Время поджимало, надо было ещё успеть к сроку добраться до загородного дома собачника, и Саша украдкой поглядывал на часы.
– Нет, я тебя не понимаю, Саш. Тебе о невесте пора думать, а ты все… – ворчала Татьяна Николаевна, возясь у плиты.
– Так я думаю, мам! Вот веришь – каждое утро встаю и начинаю думать!
– Вот и думай! – Она поставила перед сыном тарелку и пожала плечами. – И потом, ну почему так дорого? За эти деньги корову купить можно.
– Ну мам, я же говорил – это древнейшая порода, с такими ещё кельты на колесницах сражались!
– Какие ещё кельты? Она хоть пушистая? – с надеждой спросила Татьяна Николаевна.
Саша помотал головой и, дожевывая обжигающе-горячую сосиску, невнятно ответил:
– Гладкошерстная…
– Это что, как такса что ли?.. – разочарованно протянула мама.
Нет, похоже, собака за такую несусветную цену в принципе не могла вызвать у неё ни малейшей симпатии.
– Примерно! – засмеялся он и поднял руку над полом. – Только она в холке сантиметров семьдесят – вот такая примерно – и весит как… ну почти как я!
Татьяна Николаевна с ужасом представила себе такое чудовище в их квартире и предприняла последнюю попытку отговорить сына.
– Нет, Саш, лучше мы эти деньги на взятку в институт потратим! Будешь у нас студентом, вулканы изучать…
Сын взял её за руки и заглянул в глаза:
– Ну мам… Мамуся… Мамырлих…
– Какой ещё «мамырлих»? – засмеялась Татьяна Васильевна.
– Мам, взаймы, а?.. Я через месяц отдам!
– Ну вот еще! – она шутливо шлепнула сына по затылку. – Выдумал тоже – в семье деньги занимать! Мы что, чужие? Ладно, горе ты мое, когда нужно-то?..
– Сегодня, мам! Прямо сейчас! – вскочил со стула Саша.
– Ну-ка, сядь и доешь, – нахмурилась мать и вздохнула: – Сейчас принесу…
Слухи о том, что какой-то парнишка разделал как бог черепаху самого Муху, всплывали в разных концах Москвы. О самом герое никто из братвы ничего толком не знал, но о том, что он корешок Пчелы и Космоса, было известно многим.

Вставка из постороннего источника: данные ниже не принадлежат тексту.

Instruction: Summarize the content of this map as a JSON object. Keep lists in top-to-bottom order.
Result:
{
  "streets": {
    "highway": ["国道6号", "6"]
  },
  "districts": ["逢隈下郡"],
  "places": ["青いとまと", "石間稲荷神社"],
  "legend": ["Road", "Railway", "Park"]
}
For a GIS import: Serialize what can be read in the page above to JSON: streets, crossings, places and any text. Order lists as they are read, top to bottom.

К ним нередко обращались за подробностями – кто он, да откуда, да с кем работает, – вот и сегодня у Космоса опять спросили про Белова.
Сегодня они с Пчелой объезжали точки, собирая деньги, которые их люди натрясли с торгашей за неделю. Небольшой рыночек у метро был последним пунктом их маршрута. Пчела принял плотный сверток и залез в «Линкольн» – пересчитывать «капусту», а Космос неторопливо покуривал с пацанами.

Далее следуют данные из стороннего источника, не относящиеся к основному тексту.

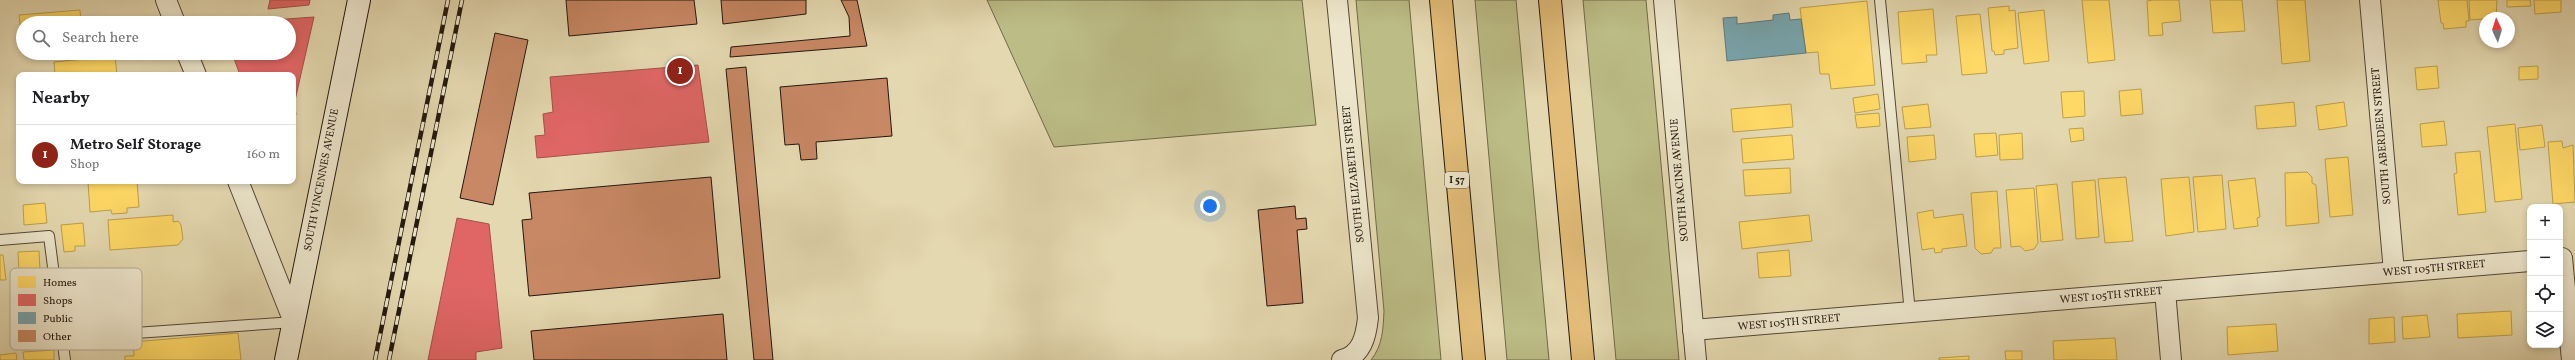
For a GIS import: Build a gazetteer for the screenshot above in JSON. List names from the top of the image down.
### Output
{
  "streets": {
    "highway": ["I 57"],
    "main road": ["SOUTH VINCENNES AVENUE"],
    "street": [
      "SOUTH ABERDEEN STREET",
      "SOUTH ELIZABETH STREET",
      "SOUTH RACINE AVENUE",
      "WEST 105TH STREET"
    ]
  },
  "crossings": [
    ["SOUTH ABERDEEN STREET", "WEST 105TH STREET"],
    ["SOUTH RACINE AVENUE", "WEST 105TH STREET"]
  ],
  "legend": [
    "Homes",
    "Shops",
    "Public",
    "Other"
  ],
  "north": "top",
  "page": {
    "search": "Search here",
    "pins": "1",
    "heading": "Nearby",
    "list": [
      {
        "mark": "1",
        "name": "Metro Self Storage",
        "note": "Shop",
        "value": "160 m"
      }
    ],
    "map_buttons": ["+", "−"]
  }
}
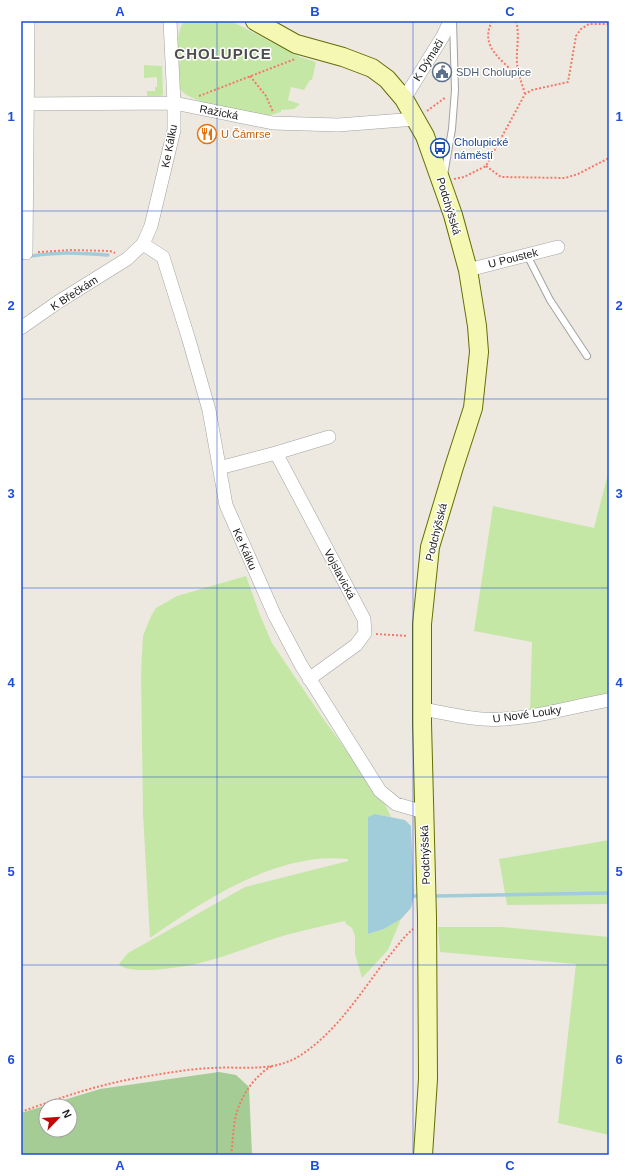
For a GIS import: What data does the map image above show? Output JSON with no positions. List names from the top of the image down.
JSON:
{
  "streets": {
    "street": [
      "K Dýmači",
      "Ražická",
      "Ke Kálku",
      "Podchýšská",
      "U Poustek",
      "K Břečkám",
      "Vojslavická",
      "U Nové Louky"
    ]
  },
  "crossings": [
    ["K Dýmači", "Podchýšská"],
    ["Ražická", "Ke Kálku"],
    ["Ražická", "Podchýšská"],
    ["Ke Kálku", "Podchýšská"],
    ["Ke Kálku", "K Břečkám"],
    ["Podchýšská", "U Poustek"],
    ["Podchýšská", "U Nové Louky"]
  ],
  "districts": ["CHOLUPICE"],
  "places": {
    "public building": ["SDH Cholupice"],
    "restaurant": ["U Čámrse"],
    "bus stop": ["Cholupické náměstí"]
  },
  "north": "top right",
  "grid": {
    "columns": ["A", "B", "C"],
    "rows": [
      "1",
      "2",
      "3",
      "4",
      "5",
      "6"
    ]
  }
}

– Говорят, у вас какой-то крутой появился? Муху отбуцкал… – спросил его качок в адидасовском костюме. – Что, начнете теперь порядки наводить?
– А что их наводить? – хмыкнул Космос. – У нас и так порядок. Это у вас там чехи волну гонят! Только и слышно – того подрезали, другого перерезали…

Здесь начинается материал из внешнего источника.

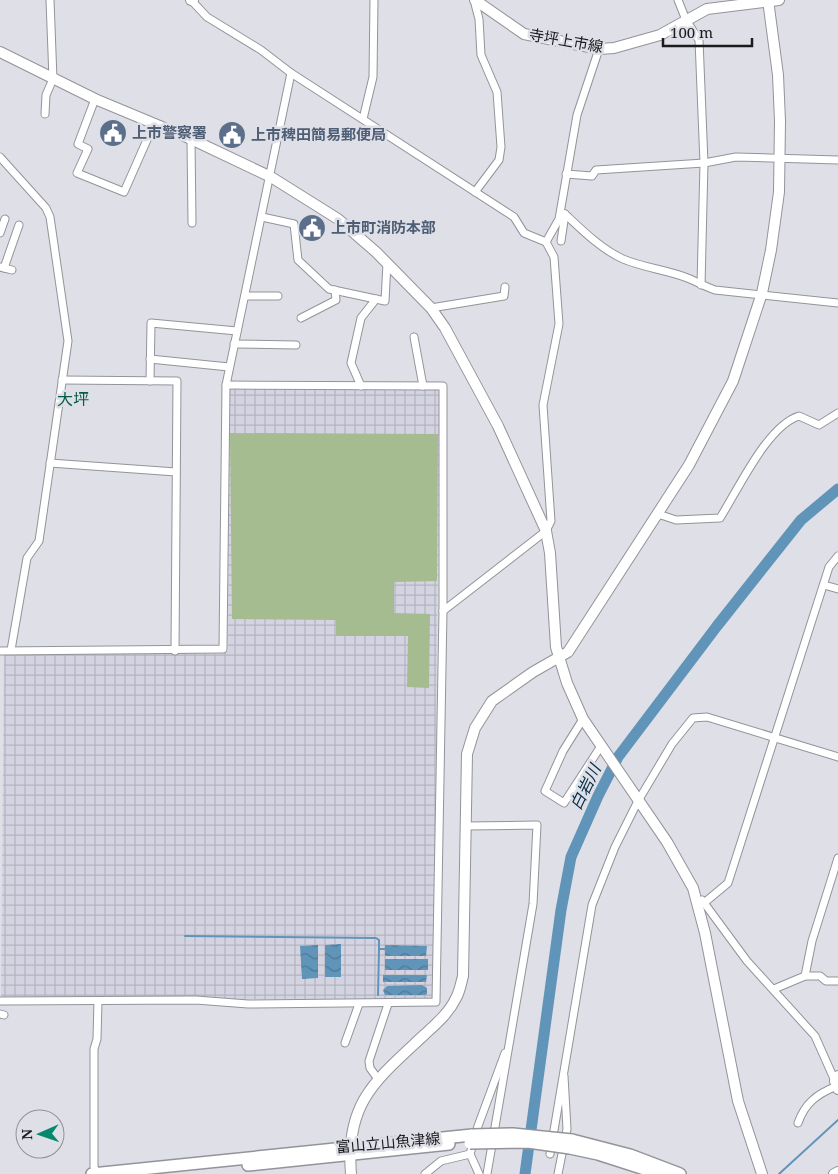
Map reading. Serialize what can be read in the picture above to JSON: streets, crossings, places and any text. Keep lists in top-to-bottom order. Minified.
{"streets":{"main road":["富山立山魚津線"],"street":["寺坪上市線"]},"districts":["大坪"],"water":["白岩川"],"places":{"public building":["上市警察署","上市稗田簡易郵便局","上市町消防本部"]},"scale_bar":"100 m","north":"left"}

– Да наверху мудрят, все разговоры с ними трут.. – отмахнулся его собеседник. – Чую, закончится вся эта байда капитальным разбором, вот и все дела! Ты мне лучше вот что скажи – этот пацан ваш… Как там его?..
– Саня Белый.
– Во, Саня Белый! Он как, вообще, – расти-то думает? Может, встретится с ним, потолковать, а?
– Бесполезняк, – нахмурился Космос. – Я и сам хотел его к нашим делам подтянуть – по нулям! Он вообще пацан упертый, у него своя жизнь…
– Смотри, Космос, только Муха это дело так не оставит, – покачал головой парень. – Это – к гадалке не ходи!..
– Ничего, – грозно набычился Космос. – Кто с пером к нам придет – от ствола и скопытится!
Тут коротко и резко просигналил «Линкольн», и Пчела из машины кивнул – все, мол, нормально, можно ехать. Парень в «Адидасе» протянул руку.